→ GIVEN PROBLEM:
Put every line of the items below into a Markdown table with the columns No. and Line, numbering the rows in order and skipping blank lines. Omit the pictures.
--------------------------------
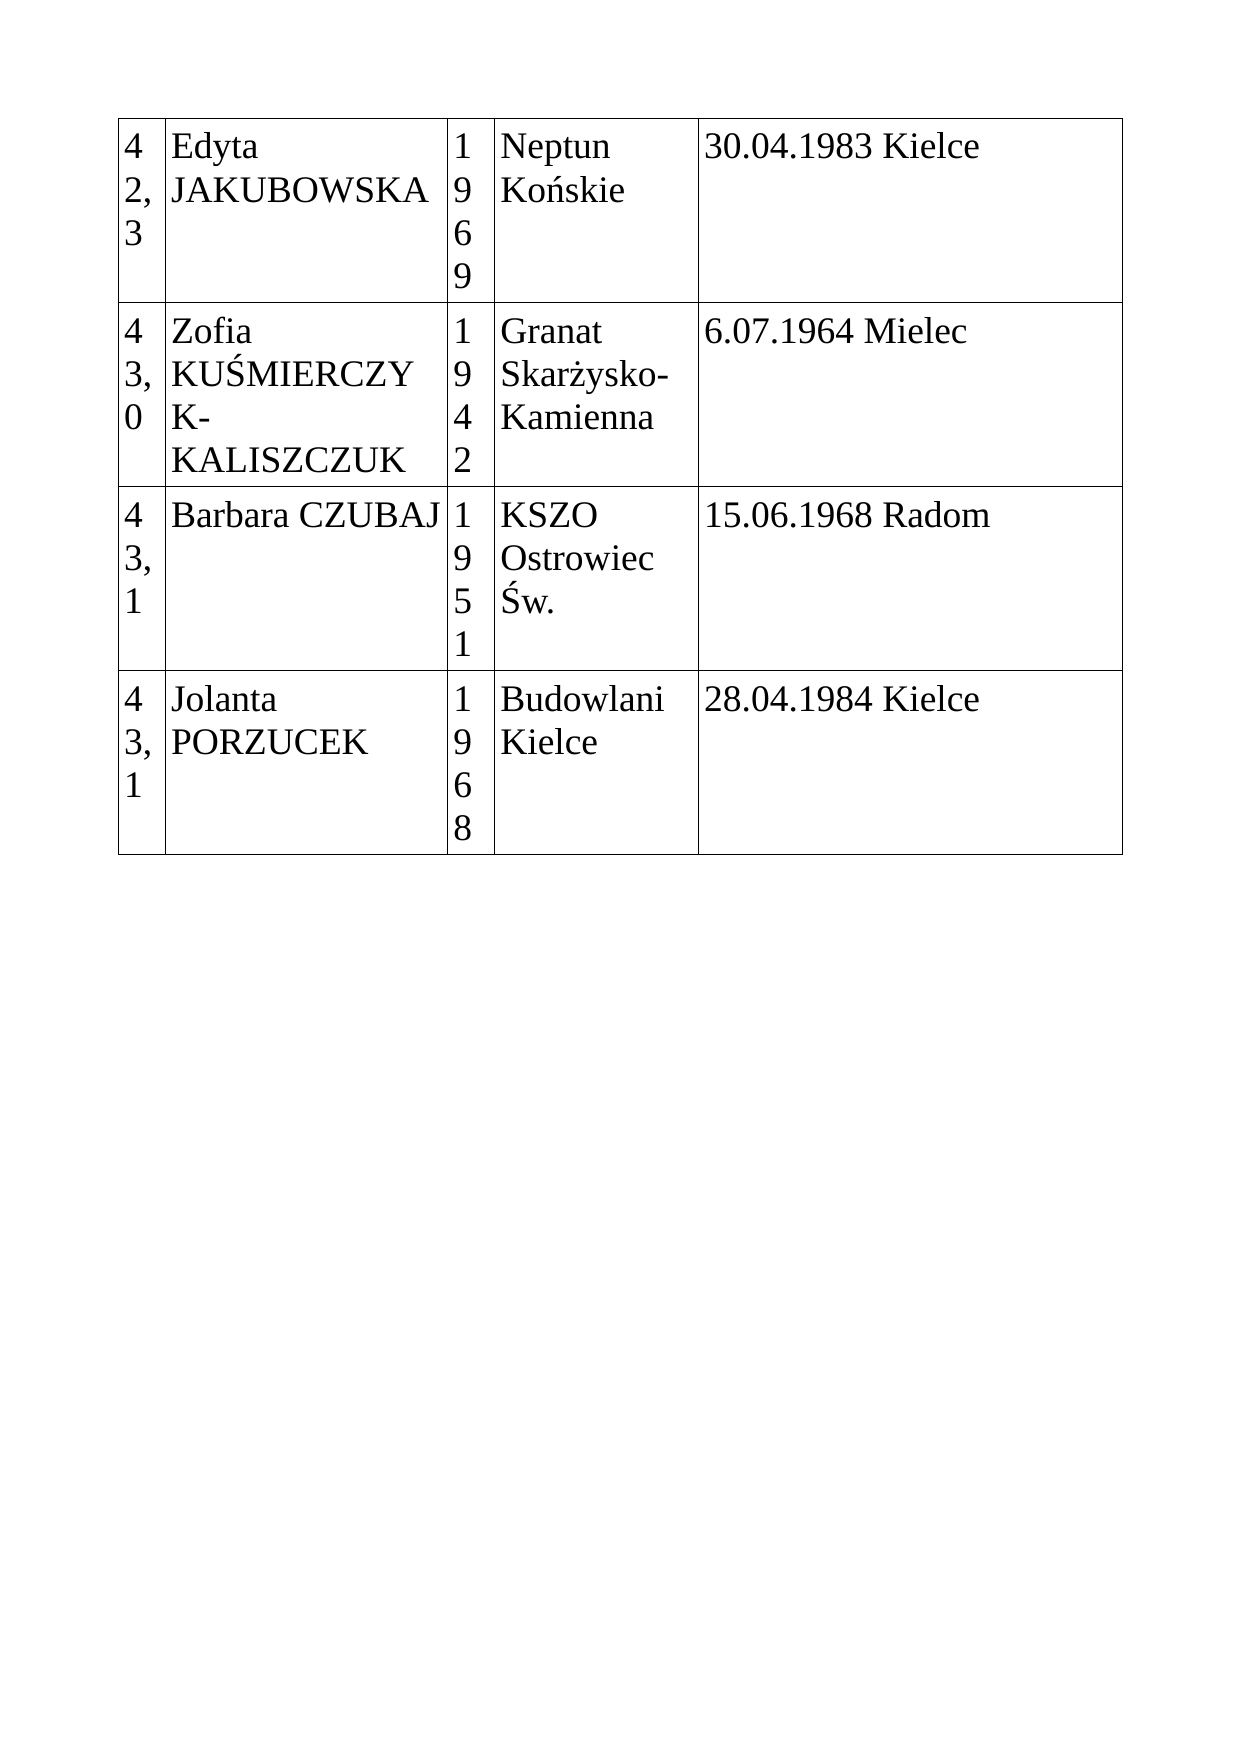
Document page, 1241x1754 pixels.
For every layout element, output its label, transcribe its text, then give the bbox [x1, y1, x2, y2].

table_cell 1951 [448, 487, 494, 670]
table_cell 28.04.1984 Kielce [699, 671, 1122, 854]
table_cell 42,3 [119, 119, 165, 302]
table_cell 43,1 [119, 671, 165, 854]
table_cell Barbara CZUBAJ [166, 487, 447, 670]
table_cell Edyta JAKUBOWSKA [166, 119, 447, 302]
table_cell 6.07.1964 Mielec [699, 303, 1122, 486]
table_cell Budowlani Kielce [495, 671, 698, 854]
table_cell Granat Skarżysko-Kamienna [495, 303, 698, 486]
table_cell 1942 [448, 303, 494, 486]
table_cell Neptun Końskie [495, 119, 698, 302]
table_cell Jolanta PORZUCEK [166, 671, 447, 854]
table_cell 15.06.1968 Radom [699, 487, 1122, 670]
table_cell 30.04.1983 Kielce [699, 119, 1122, 302]
table_cell 43,1 [119, 487, 165, 670]
table_cell Zofia KUŚMIERCZYK-KALISZCZUK [166, 303, 447, 486]
table_cell 43,0 [119, 303, 165, 486]
table_cell 1969 [448, 119, 494, 302]
table_cell 1968 [448, 671, 494, 854]
table_cell KSZO Ostrowiec Św. [495, 487, 698, 670]
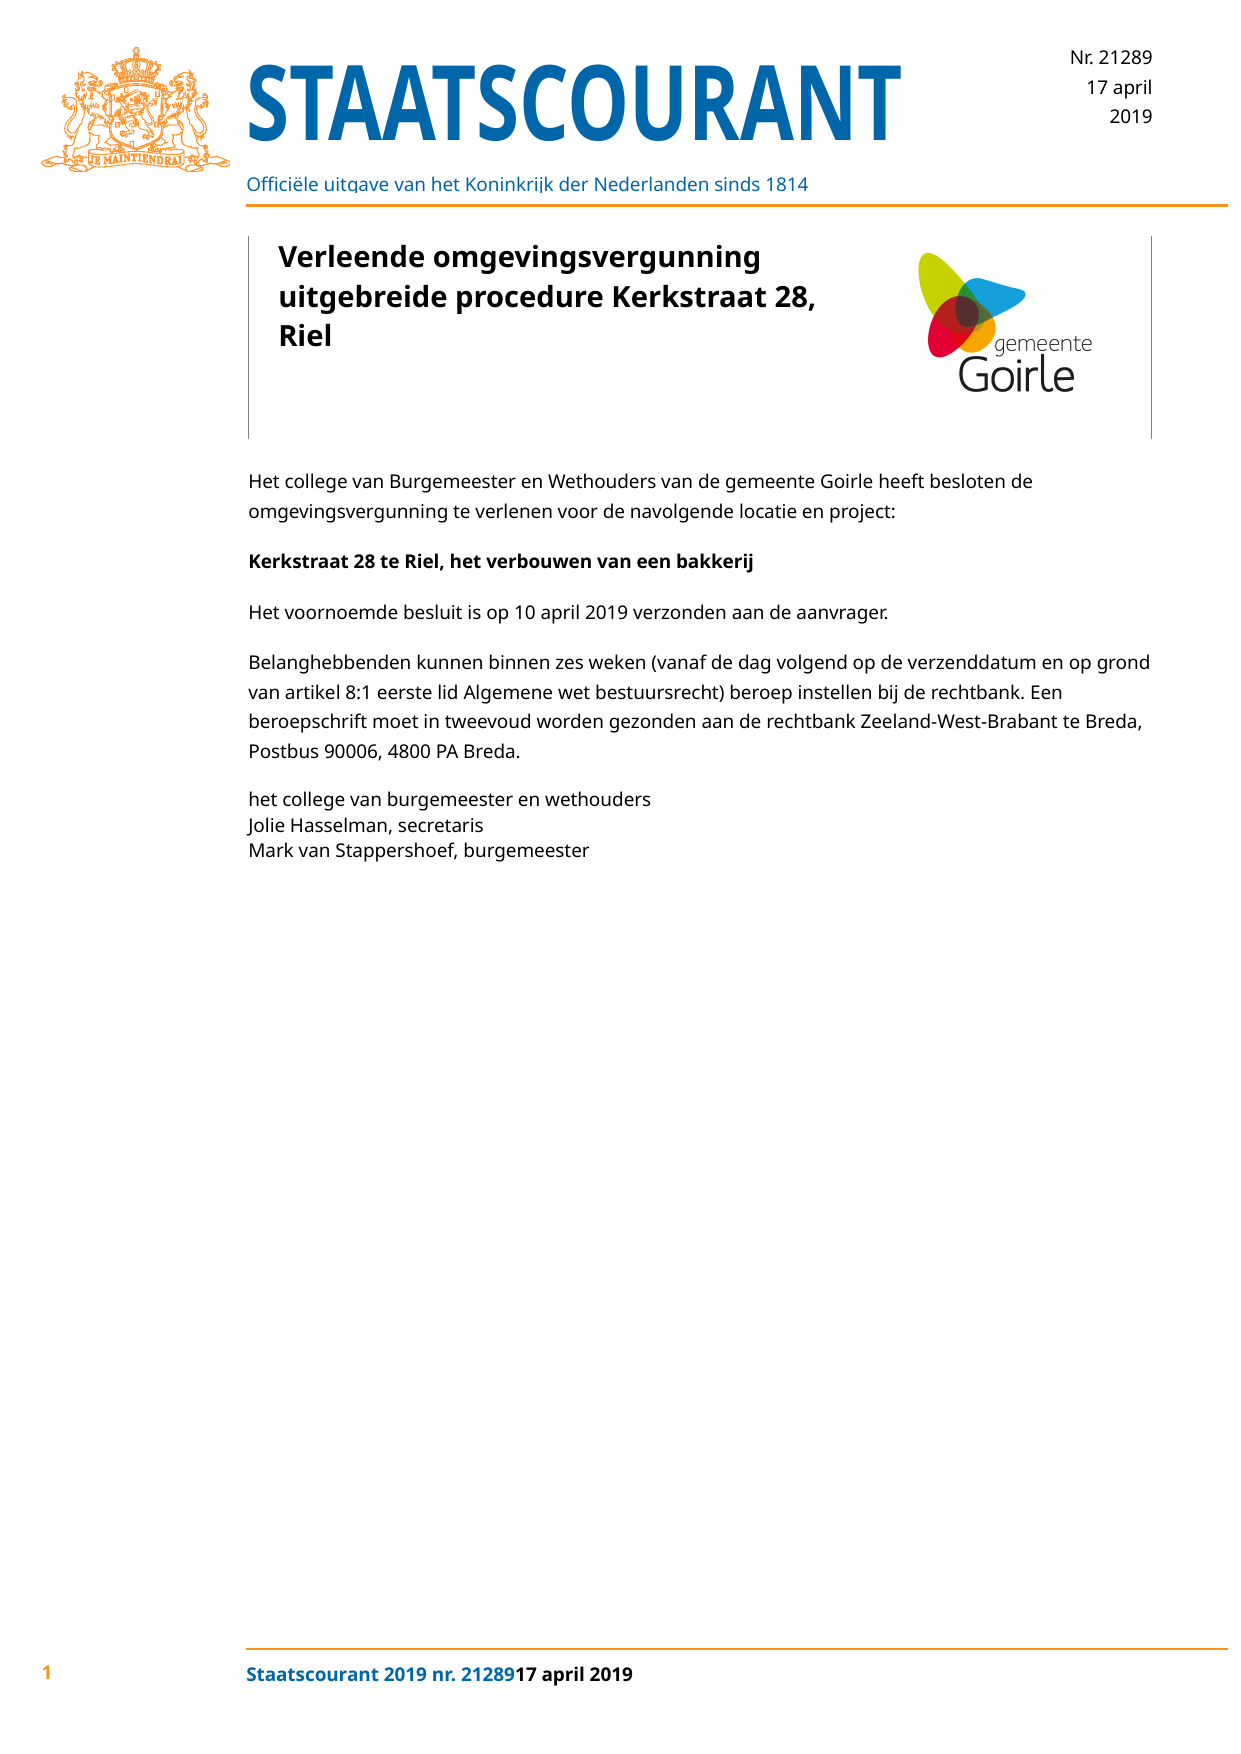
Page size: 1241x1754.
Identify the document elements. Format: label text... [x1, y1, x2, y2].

text Belanghebbenden kunnen binnen zes weken (vanaf de dag volgend op de verzenddatum en op grond van artikel 8:1 eerste lid Algemene wet bestuursrecht) beroep instellen bij de rechtbank. Een beroepschrift moet in tweevoud worden gezonden aan de rechtbank Zeeland-West-Brabant te Breda, Postbus 90006, 4800 PA Breda. [248, 649, 1152, 764]
text het college van burgemeester en wethouders [248, 786, 1152, 812]
picture [41, 47, 231, 172]
text Kerkstraat 28 te Riel, het verbouwen van een bakkerij [248, 549, 1152, 574]
table_header [850, 236, 886, 413]
picture [886, 236, 1116, 414]
text Het voornoemde besluit is op 10 april 2019 verzonden aan de aanvrager. [248, 599, 1152, 625]
table_header Verleende omgevingsvergunning uitgebreide procedure Kerkstraat 28, Riel [249, 236, 850, 439]
text Mark van Stappershoef, burgemeester [248, 837, 1152, 863]
table_header [1116, 236, 1151, 413]
text Jolie Hasselman, secretaris [248, 812, 1152, 837]
text Het college van Burgemeester en Wethouders van de gemeente Goirle heeft besloten de omgevingsvergunning te verlenen voor de navolgende locatie en project: [248, 469, 1152, 524]
table_header [850, 414, 1151, 439]
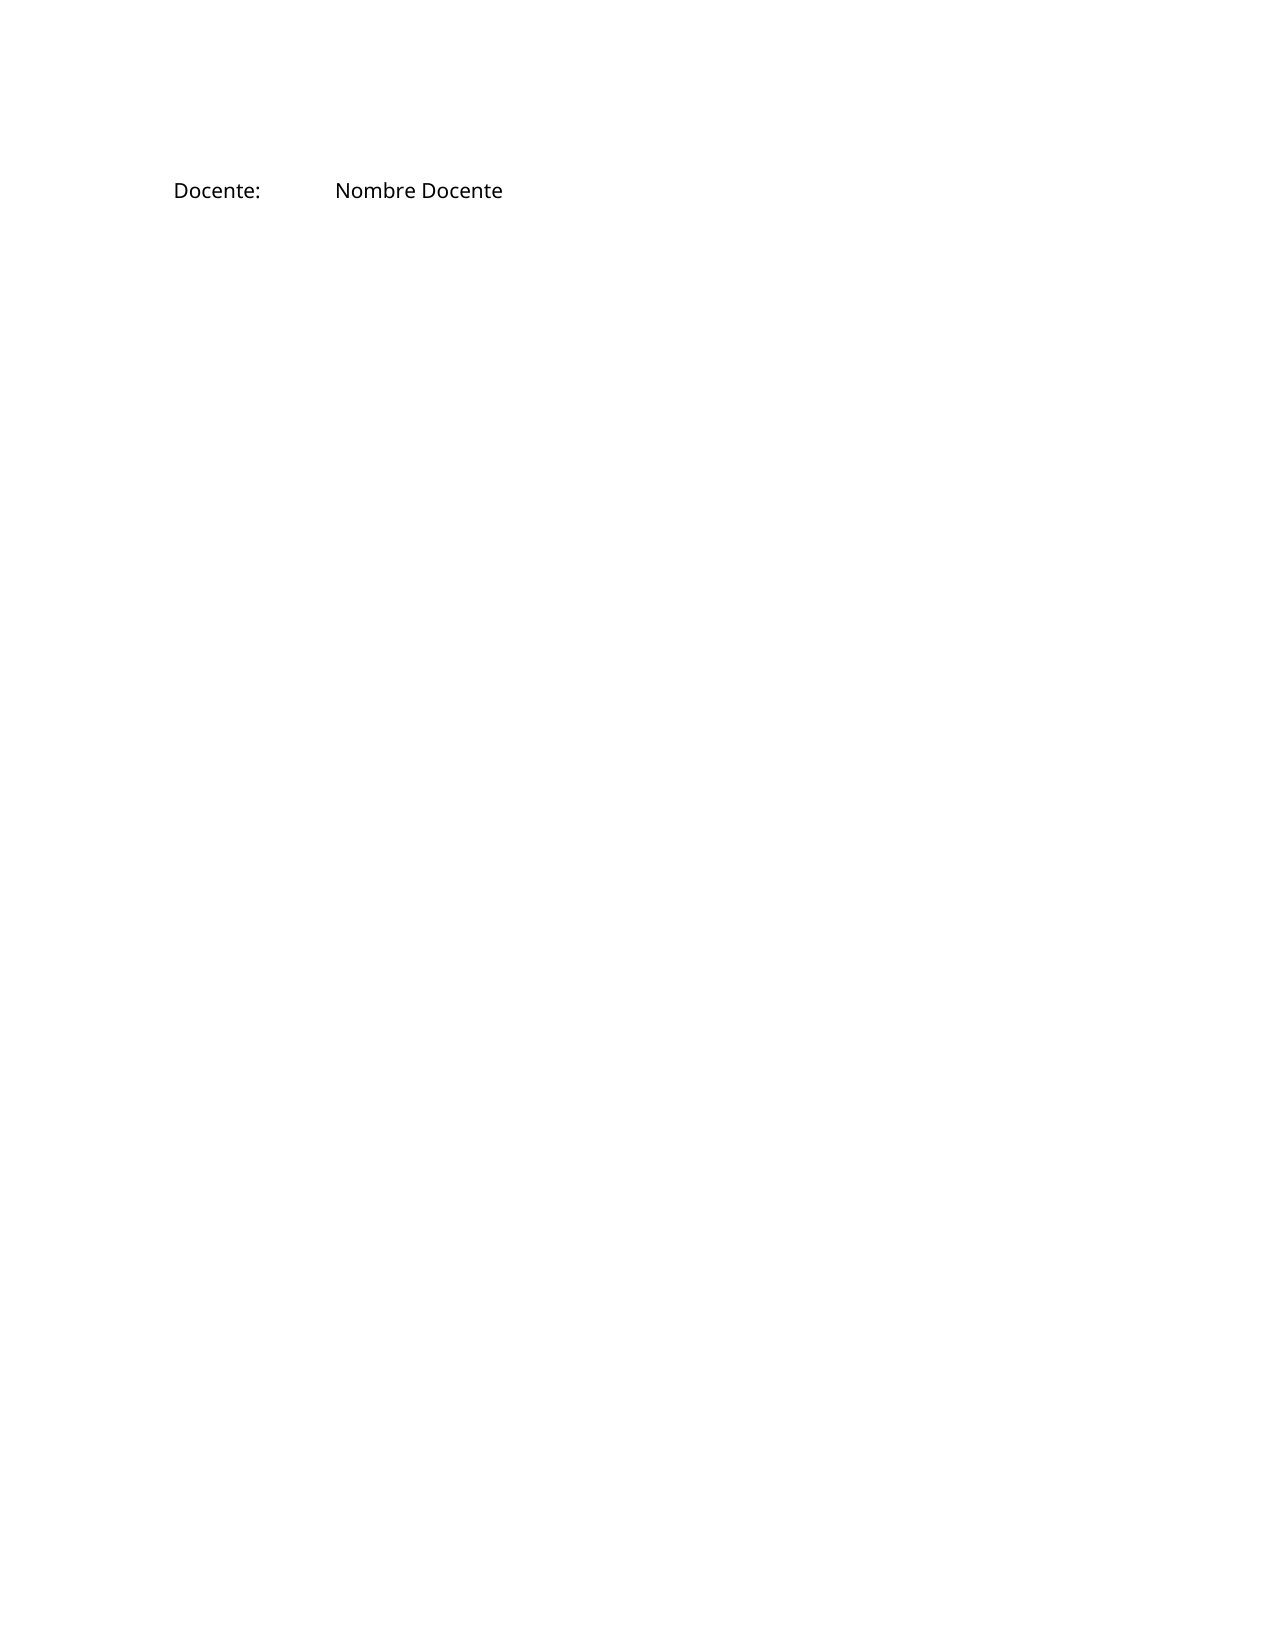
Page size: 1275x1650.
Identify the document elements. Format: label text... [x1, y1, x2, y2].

table_header Docente: [166, 176, 327, 204]
table_header Nombre Docente [328, 176, 1098, 204]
--------------------------------
→ RESULT:
| No. | Line |
|---|---|
| 1 | Document page, 1241x1754 pixels. |
| 2 | For every layout element, output its label, transcribe its text, then give the bbox [x1, y1, x2, y2]. |
| 3 | table_cell 1951 [448, 487, 494, 670] |
| 4 | table_cell 28.04.1984 Kielce [699, 671, 1122, 854] |
| 5 | table_cell 42,3 [119, 119, 165, 302] |
| 6 | table_cell 43,1 [119, 671, 165, 854] |
| 7 | table_cell Barbara CZUBAJ [166, 487, 447, 670] |
| 8 | table_cell Edyta JAKUBOWSKA [166, 119, 447, 302] |
| 9 | table_cell 6.07.1964 Mielec [699, 303, 1122, 486] |
| 10 | table_cell Budowlani Kielce [495, 671, 698, 854] |
| 11 | table_cell Granat Skarżysko-Kamienna [495, 303, 698, 486] |
| 12 | table_cell 1942 [448, 303, 494, 486] |
| 13 | table_cell Neptun Końskie [495, 119, 698, 302] |
| 14 | table_cell Jolanta PORZUCEK [166, 671, 447, 854] |
| 15 | table_cell 15.06.1968 Radom [699, 487, 1122, 670] |
| 16 | table_cell 30.04.1983 Kielce [699, 119, 1122, 302] |
| 17 | table_cell 43,1 [119, 487, 165, 670] |
| 18 | table_cell Zofia KUŚMIERCZYK-KALISZCZUK [166, 303, 447, 486] |
| 19 | table_cell 43,0 [119, 303, 165, 486] |
| 20 | table_cell 1969 [448, 119, 494, 302] |
| 21 | table_cell 1968 [448, 671, 494, 854] |
| 22 | table_cell KSZO Ostrowiec Św. [495, 487, 698, 670] |
| 23 | Page size: 1241x1754. |
| 24 | Identify the document elements. Format: label text... [x1, y1, x2, y2]. |
| 25 | text Belanghebbenden kunnen binnen zes weken (vanaf de dag volgend op de verzenddatum en op grond van artikel 8:1 eerste lid Algemene wet bestuursrecht) beroep instellen bij de rechtbank. Een beroepschrift moet in tweevoud worden gezonden aan de rechtbank Zeeland-West-Brabant te Breda, Postbus 90006, 4800 PA Breda. [248, 649, 1152, 764] |
| 26 | text het college van burgemeester en wethouders [248, 786, 1152, 812] |
| 27 | picture [41, 47, 231, 172] |
| 28 | text Kerkstraat 28 te Riel, het verbouwen van een bakkerij [248, 549, 1152, 574] |
| 29 | table_header [850, 236, 886, 413] |
| 30 | picture [886, 236, 1116, 414] |
| 31 | text Het voornoemde besluit is op 10 april 2019 verzonden aan de aanvrager. [248, 599, 1152, 625] |
| 32 | table_header Verleende omgevingsvergunning uitgebreide procedure Kerkstraat 28, Riel [249, 236, 850, 439] |
| 33 | text Mark van Stappershoef, burgemeester [248, 837, 1152, 863] |
| 34 | table_header [1116, 236, 1151, 413] |
| 35 | text Jolie Hasselman, secretaris [248, 812, 1152, 837] |
| 36 | text Het college van Burgemeester en Wethouders van de gemeente Goirle heeft besloten de omgevingsvergunning te verlenen voor de navolgende locatie en project: [248, 469, 1152, 524] |
| 37 | table_header [850, 414, 1151, 439] |
| 38 | Page size: 1275x1650. |
| 39 | Identify the document elements. Format: label text... [x1, y1, x2, y2]. |
| 40 | table_header Docente: [166, 176, 327, 204] |
| 41 | table_header Nombre Docente [328, 176, 1098, 204] |